> _Work instructions_
Copy the listing word for word, from its first line through the line containing "miércoles, 5 de agosto 2026", both included.

Segment Start: Supplied records

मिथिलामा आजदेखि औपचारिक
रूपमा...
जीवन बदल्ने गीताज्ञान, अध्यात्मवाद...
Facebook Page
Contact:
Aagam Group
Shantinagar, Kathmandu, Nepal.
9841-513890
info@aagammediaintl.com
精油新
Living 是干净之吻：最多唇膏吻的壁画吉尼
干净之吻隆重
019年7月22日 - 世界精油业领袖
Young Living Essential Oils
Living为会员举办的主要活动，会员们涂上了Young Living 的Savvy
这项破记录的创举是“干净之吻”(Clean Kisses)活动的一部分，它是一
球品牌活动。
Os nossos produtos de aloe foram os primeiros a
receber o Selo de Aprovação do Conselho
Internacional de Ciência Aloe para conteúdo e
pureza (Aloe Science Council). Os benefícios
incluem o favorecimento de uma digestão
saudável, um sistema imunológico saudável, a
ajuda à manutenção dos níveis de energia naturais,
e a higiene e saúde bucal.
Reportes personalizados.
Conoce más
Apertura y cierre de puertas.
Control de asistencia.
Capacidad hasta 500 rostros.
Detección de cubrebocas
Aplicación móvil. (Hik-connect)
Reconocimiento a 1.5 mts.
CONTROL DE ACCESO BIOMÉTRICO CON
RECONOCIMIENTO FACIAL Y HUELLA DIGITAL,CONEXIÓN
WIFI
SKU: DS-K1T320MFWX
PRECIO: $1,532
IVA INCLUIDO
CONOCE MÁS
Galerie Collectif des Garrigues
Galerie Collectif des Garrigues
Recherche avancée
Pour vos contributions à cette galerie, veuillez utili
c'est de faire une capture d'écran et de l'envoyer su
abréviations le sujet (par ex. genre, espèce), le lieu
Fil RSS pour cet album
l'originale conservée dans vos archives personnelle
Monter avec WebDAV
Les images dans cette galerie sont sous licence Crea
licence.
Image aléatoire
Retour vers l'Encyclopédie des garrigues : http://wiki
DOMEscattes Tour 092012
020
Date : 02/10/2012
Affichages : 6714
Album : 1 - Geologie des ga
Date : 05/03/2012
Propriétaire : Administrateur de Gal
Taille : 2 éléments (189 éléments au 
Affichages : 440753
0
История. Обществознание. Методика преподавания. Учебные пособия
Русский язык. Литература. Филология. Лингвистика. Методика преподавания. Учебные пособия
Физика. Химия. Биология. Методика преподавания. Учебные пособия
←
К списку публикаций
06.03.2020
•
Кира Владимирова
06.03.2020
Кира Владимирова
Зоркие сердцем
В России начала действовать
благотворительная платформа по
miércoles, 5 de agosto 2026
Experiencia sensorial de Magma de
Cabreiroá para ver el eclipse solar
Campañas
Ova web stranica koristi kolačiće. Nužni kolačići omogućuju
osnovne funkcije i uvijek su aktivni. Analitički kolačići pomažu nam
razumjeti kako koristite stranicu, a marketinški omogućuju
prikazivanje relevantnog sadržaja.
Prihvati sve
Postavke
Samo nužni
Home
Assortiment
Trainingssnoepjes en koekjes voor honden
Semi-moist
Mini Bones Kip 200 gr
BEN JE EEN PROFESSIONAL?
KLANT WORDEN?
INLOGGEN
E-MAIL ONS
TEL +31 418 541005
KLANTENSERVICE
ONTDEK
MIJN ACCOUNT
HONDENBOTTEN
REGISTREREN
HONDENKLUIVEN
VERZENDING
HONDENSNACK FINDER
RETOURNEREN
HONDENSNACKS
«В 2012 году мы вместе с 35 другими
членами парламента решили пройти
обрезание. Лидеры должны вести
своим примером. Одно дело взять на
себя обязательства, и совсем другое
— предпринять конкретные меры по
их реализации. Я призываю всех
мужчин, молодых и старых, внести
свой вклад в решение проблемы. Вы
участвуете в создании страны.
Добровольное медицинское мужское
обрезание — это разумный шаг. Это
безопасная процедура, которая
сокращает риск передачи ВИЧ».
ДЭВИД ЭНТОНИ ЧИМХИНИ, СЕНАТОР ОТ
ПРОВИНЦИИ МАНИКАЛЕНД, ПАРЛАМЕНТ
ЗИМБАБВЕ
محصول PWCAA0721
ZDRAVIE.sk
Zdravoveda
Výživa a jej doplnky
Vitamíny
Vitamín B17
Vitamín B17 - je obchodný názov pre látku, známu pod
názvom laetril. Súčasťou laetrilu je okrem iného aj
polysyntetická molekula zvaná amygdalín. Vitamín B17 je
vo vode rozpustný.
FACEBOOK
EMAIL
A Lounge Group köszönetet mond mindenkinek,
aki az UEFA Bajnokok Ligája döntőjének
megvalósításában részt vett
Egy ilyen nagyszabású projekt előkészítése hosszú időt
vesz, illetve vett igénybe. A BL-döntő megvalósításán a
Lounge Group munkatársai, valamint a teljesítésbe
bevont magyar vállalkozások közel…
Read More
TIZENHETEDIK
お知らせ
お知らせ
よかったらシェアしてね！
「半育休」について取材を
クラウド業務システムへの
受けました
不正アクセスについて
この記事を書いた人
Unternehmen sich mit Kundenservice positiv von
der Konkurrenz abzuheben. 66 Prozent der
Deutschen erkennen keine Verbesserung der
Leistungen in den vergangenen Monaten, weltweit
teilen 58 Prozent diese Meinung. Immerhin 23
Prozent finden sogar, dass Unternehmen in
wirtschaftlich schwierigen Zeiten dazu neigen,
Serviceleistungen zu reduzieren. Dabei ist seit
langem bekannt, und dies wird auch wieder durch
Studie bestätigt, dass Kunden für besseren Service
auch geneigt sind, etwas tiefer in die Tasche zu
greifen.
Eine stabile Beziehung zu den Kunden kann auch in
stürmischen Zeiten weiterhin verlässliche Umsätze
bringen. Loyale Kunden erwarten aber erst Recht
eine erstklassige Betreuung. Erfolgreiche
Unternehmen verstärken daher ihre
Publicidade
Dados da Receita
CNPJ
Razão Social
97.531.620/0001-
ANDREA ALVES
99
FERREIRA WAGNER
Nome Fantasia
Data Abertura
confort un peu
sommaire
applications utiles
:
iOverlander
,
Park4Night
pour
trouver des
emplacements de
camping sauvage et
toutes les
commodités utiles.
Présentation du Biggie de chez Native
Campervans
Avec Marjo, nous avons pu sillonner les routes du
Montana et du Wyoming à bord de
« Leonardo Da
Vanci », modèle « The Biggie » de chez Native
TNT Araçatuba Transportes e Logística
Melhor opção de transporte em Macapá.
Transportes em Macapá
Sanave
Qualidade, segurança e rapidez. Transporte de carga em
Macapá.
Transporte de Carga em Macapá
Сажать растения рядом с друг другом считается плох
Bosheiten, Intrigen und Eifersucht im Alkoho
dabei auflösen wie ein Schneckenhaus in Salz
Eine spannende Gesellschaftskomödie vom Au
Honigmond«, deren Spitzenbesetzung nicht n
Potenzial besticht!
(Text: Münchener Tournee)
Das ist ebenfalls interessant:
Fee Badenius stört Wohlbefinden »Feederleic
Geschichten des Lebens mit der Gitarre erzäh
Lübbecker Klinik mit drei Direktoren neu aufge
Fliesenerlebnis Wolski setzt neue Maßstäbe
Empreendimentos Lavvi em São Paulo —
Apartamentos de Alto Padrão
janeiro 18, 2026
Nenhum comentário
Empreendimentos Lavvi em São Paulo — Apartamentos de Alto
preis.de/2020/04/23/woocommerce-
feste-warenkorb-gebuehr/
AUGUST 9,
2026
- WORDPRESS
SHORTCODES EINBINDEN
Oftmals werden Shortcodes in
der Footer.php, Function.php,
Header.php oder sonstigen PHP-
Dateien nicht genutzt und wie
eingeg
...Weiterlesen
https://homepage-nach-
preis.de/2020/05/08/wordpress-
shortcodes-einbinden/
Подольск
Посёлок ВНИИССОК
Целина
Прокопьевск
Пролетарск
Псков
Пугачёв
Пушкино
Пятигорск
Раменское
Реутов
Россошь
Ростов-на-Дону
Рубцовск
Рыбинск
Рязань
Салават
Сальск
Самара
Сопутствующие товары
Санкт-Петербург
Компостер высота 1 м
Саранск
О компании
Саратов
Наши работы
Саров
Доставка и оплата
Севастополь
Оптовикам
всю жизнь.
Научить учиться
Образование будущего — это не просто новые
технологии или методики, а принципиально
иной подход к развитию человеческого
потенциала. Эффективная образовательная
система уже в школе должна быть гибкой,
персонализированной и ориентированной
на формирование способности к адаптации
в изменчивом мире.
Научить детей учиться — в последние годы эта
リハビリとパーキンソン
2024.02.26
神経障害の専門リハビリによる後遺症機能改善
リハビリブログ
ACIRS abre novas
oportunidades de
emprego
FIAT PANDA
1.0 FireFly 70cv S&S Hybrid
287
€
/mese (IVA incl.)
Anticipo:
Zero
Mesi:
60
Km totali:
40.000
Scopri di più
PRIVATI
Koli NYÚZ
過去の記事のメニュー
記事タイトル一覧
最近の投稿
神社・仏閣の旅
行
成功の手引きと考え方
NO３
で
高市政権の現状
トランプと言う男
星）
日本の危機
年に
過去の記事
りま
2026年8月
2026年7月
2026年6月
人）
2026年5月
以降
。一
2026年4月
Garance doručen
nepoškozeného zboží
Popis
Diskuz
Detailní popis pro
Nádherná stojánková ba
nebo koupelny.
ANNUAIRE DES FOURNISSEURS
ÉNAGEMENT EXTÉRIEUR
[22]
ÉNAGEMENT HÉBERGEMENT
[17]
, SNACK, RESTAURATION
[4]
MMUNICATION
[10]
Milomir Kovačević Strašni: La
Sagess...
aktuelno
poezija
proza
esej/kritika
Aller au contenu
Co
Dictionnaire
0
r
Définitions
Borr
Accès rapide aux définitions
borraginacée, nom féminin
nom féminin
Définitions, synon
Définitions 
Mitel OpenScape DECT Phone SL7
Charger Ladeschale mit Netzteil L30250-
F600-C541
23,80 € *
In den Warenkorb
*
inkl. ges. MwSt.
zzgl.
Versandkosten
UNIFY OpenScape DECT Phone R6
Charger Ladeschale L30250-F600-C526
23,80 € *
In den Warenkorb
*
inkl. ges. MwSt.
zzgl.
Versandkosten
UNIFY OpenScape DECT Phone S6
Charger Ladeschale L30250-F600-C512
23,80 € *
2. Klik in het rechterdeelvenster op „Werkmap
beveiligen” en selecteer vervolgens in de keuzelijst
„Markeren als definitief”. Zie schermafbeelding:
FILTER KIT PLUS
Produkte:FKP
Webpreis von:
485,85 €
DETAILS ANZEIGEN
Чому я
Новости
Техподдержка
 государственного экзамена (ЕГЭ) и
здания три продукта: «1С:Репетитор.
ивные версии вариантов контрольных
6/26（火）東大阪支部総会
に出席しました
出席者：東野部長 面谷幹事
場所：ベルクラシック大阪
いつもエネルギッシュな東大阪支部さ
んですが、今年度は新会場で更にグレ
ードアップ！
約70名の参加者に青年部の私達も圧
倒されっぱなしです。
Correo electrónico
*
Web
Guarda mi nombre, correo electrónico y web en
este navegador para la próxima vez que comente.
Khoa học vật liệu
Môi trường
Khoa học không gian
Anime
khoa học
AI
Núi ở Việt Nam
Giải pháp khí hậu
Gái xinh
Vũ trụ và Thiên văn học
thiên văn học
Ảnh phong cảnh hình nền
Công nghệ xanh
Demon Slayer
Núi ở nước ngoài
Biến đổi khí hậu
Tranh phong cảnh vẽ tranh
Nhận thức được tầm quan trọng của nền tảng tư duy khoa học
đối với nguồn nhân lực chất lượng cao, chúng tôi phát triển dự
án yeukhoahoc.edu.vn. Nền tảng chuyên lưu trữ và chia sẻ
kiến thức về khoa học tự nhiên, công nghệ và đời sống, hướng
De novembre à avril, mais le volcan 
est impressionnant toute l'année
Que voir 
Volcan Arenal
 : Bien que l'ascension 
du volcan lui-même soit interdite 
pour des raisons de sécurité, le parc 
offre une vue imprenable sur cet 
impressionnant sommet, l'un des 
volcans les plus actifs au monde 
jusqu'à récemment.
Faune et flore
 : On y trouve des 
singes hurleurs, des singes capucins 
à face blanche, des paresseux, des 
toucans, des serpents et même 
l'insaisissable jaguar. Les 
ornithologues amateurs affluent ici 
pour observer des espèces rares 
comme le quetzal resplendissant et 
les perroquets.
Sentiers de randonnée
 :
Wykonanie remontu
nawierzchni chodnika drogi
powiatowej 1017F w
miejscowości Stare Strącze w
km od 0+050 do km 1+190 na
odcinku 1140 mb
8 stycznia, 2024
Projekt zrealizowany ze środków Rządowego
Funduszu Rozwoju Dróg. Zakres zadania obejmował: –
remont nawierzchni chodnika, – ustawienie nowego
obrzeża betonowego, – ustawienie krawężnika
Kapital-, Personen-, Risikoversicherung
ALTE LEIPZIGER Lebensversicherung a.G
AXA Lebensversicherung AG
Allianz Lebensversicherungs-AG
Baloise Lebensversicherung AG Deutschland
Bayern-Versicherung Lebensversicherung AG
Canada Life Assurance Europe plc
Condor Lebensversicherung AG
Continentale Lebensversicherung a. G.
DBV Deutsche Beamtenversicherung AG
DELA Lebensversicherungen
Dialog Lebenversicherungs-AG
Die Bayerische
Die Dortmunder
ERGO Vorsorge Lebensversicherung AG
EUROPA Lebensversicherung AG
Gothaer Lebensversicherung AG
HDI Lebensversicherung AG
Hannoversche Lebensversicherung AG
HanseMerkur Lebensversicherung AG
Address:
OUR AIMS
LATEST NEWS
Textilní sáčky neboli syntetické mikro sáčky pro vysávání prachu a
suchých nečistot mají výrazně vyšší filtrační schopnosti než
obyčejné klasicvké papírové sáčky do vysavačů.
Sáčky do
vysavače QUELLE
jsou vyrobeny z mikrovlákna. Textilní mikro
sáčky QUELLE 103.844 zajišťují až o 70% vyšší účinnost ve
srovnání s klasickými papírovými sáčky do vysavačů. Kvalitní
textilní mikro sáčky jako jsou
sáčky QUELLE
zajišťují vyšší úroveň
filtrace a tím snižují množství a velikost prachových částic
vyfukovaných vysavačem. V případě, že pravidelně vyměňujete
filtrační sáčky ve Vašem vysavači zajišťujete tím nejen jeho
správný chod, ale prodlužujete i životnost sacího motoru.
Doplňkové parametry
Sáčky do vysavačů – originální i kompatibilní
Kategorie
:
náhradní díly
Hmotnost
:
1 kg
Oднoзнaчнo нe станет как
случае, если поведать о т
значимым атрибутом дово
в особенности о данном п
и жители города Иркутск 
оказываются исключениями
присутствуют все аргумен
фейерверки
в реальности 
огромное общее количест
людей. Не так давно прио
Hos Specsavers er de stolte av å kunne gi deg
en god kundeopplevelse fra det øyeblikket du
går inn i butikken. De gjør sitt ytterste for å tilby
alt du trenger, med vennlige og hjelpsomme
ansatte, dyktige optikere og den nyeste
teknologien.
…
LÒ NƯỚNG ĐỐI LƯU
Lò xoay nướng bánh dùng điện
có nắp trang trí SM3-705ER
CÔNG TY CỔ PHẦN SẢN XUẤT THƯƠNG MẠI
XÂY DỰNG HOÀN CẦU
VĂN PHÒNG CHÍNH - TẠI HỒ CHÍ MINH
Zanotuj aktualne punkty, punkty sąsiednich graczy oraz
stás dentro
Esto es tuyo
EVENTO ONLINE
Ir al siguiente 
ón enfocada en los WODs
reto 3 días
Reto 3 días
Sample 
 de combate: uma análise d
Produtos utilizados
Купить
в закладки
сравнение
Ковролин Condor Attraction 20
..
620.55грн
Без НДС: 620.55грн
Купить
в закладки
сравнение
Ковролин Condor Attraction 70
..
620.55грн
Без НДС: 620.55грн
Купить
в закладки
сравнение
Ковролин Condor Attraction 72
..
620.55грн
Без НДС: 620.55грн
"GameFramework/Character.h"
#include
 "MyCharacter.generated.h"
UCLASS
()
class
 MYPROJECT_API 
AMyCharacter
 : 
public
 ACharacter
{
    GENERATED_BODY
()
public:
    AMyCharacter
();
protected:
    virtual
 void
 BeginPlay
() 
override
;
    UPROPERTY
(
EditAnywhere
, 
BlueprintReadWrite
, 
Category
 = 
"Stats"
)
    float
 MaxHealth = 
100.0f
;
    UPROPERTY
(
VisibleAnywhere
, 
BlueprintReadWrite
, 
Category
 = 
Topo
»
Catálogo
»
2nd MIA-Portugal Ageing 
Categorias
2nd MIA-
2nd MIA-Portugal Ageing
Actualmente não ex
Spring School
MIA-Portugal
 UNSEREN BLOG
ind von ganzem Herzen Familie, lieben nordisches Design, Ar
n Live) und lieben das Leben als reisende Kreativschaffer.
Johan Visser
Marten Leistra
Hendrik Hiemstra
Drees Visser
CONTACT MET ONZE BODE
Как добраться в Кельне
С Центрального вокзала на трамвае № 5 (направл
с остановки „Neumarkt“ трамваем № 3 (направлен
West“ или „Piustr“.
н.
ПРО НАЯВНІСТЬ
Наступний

Segment End: Supplied records

> _Reply to the exercise_
मिथिलामा आजदेखि औपचारिक
रूपमा...
जीवन बदल्ने गीताज्ञान, अध्यात्मवाद...
Facebook Page
Contact:
Aagam Group
Shantinagar, Kathmandu, Nepal.
9841-513890
info@aagammediaintl.com
精油新
Living 是干净之吻：最多唇膏吻的壁画吉尼
干净之吻隆重
019年7月22日 - 世界精油业领袖
Young Living Essential Oils
Living为会员举办的主要活动，会员们涂上了Young Living 的Savvy
这项破记录的创举是“干净之吻”(Clean Kisses)活动的一部分，它是一
球品牌活动。
Os nossos produtos de aloe foram os primeiros a
receber o Selo de Aprovação do Conselho
Internacional de Ciência Aloe para conteúdo e
pureza (Aloe Science Council). Os benefícios
incluem o favorecimento de uma digestão
saudável, um sistema imunológico saudável, a
ajuda à manutenção dos níveis de energia naturais,
e a higiene e saúde bucal.
Reportes personalizados.
Conoce más
Apertura y cierre de puertas.
Control de asistencia.
Capacidad hasta 500 rostros.
Detección de cubrebocas
Aplicación móvil. (Hik-connect)
Reconocimiento a 1.5 mts.
CONTROL DE ACCESO BIOMÉTRICO CON
RECONOCIMIENTO FACIAL Y HUELLA DIGITAL,CONEXIÓN
WIFI
SKU: DS-K1T320MFWX
PRECIO: $1,532
IVA INCLUIDO
CONOCE MÁS
Galerie Collectif des Garrigues
Galerie Collectif des Garrigues
Recherche avancée
Pour vos contributions à cette galerie, veuillez utili
c'est de faire une capture d'écran et de l'envoyer su
abréviations le sujet (par ex. genre, espèce), le lieu
Fil RSS pour cet album
l'originale conservée dans vos archives personnelle
Monter avec WebDAV
Les images dans cette galerie sont sous licence Crea
licence.
Image aléatoire
Retour vers l'Encyclopédie des garrigues : http://wiki
DOMEscattes Tour 092012
020
Date : 02/10/2012
Affichages : 6714
Album : 1 - Geologie des ga
Date : 05/03/2012
Propriétaire : Administrateur de Gal
Taille : 2 éléments (189 éléments au 
Affichages : 440753
0
История. Обществознание. Методика преподавания. Учебные пособия
Русский язык. Литература. Филология. Лингвистика. Методика преподавания. Учебные пособия
Физика. Химия. Биология. Методика преподавания. Учебные пособия
←
К списку публикаций
06.03.2020
•
Кира Владимирова
06.03.2020
Кира Владимирова
Зоркие сердцем
В России начала действовать
благотворительная платформа по
miércoles, 5 de agosto 2026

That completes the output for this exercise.